Task brief:
Would you write out the full listing exactly, without any pictures?

═══ Working data

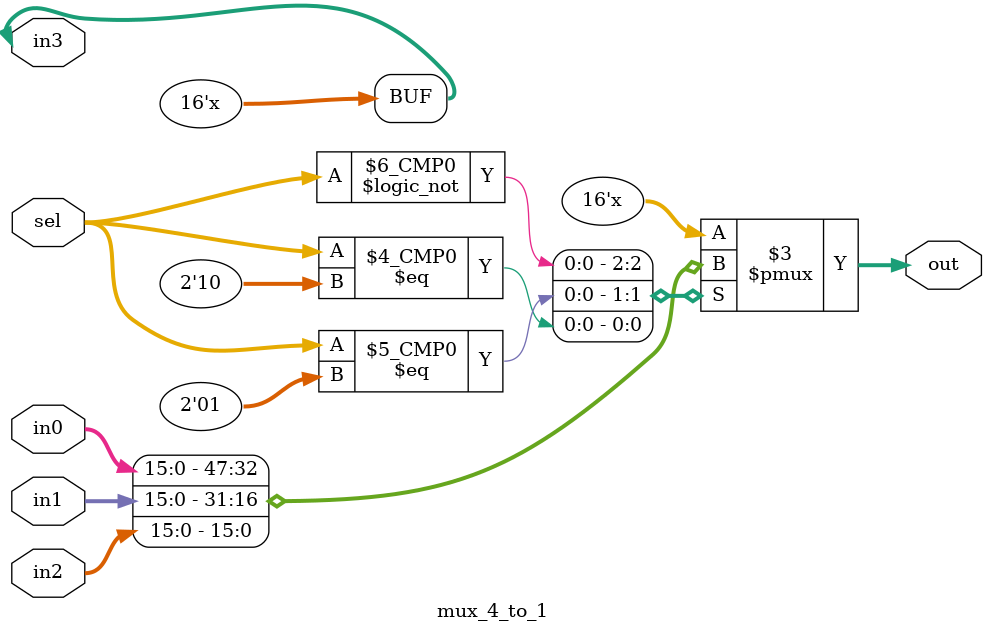
<source format=v>
`timescale 1ns / 1ps
module mux_4_to_1(in0, in1, in2, in3, out, sel);
    input[15:0] in0, in1, in2, in3;
    input [1:0] sel;
    output[15:0] out;
    reg[15:0] out;
    
    assign in3 = 16'bz;
    
    always @ (*)begin
        case (sel)
            2'b00: out = in0;
            2'b01: out = in1;
            2'b10: out = in2;
            default: out = in3;
        endcase
    end
endmodule

</source>
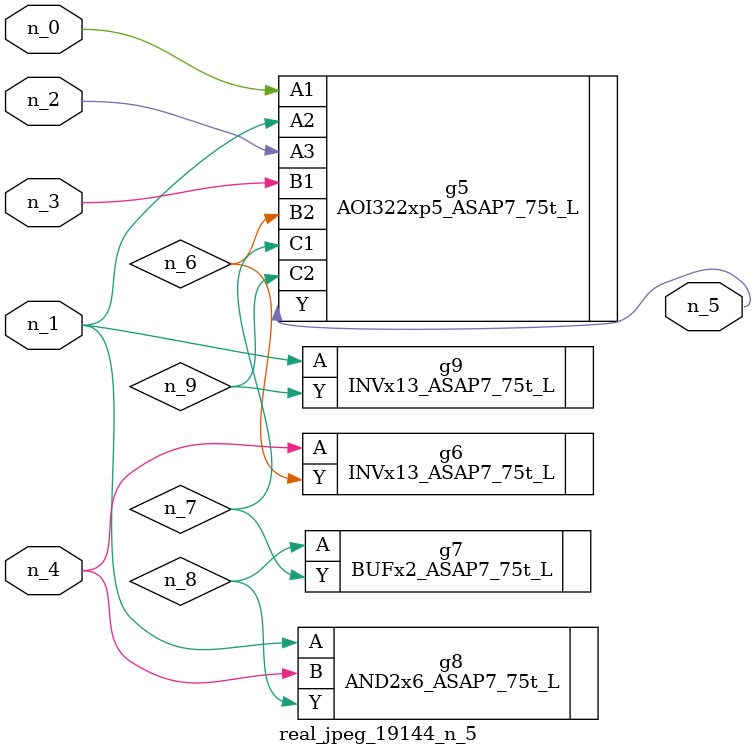
<source format=v>
module real_jpeg_19144_n_5 (n_4, n_0, n_1, n_2, n_3, n_5);

input n_4;
input n_0;
input n_1;
input n_2;
input n_3;

output n_5;

wire n_8;
wire n_6;
wire n_7;
wire n_9;

AOI322xp5_ASAP7_75t_L g5 ( 
.A1(n_0),
.A2(n_1),
.A3(n_2),
.B1(n_3),
.B2(n_6),
.C1(n_7),
.C2(n_9),
.Y(n_5)
);

AND2x6_ASAP7_75t_L g8 ( 
.A(n_1),
.B(n_4),
.Y(n_8)
);

INVx13_ASAP7_75t_L g9 ( 
.A(n_1),
.Y(n_9)
);

INVx13_ASAP7_75t_L g6 ( 
.A(n_4),
.Y(n_6)
);

BUFx2_ASAP7_75t_L g7 ( 
.A(n_8),
.Y(n_7)
);


endmodule
</source>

══════

Completed task:
<source format=v>
`timescale 1ns / 1ps
module mux_4_to_1(in0, in1, in2, in3, out, sel);
    input[15:0] in0, in1, in2, in3;
    input [1:0] sel;
    output[15:0] out;
    reg[15:0] out;
    
    assign in3 = 16'bz;
    
    always @ (*)begin
        case (sel)
            2'b00: out = in0;
            2'b01: out = in1;
            2'b10: out = in2;
            default: out = in3;
        endcase
    end
endmodule

</source>
<source format=v>
module real_jpeg_19144_n_5 (n_4, n_0, n_1, n_2, n_3, n_5);

input n_4;
input n_0;
input n_1;
input n_2;
input n_3;

output n_5;

wire n_8;
wire n_6;
wire n_7;
wire n_9;

AOI322xp5_ASAP7_75t_L g5 ( 
.A1(n_0),
.A2(n_1),
.A3(n_2),
.B1(n_3),
.B2(n_6),
.C1(n_7),
.C2(n_9),
.Y(n_5)
);

AND2x6_ASAP7_75t_L g8 ( 
.A(n_1),
.B(n_4),
.Y(n_8)
);

INVx13_ASAP7_75t_L g9 ( 
.A(n_1),
.Y(n_9)
);

INVx13_ASAP7_75t_L g6 ( 
.A(n_4),
.Y(n_6)
);

BUFx2_ASAP7_75t_L g7 ( 
.A(n_8),
.Y(n_7)
);


endmodule
</source>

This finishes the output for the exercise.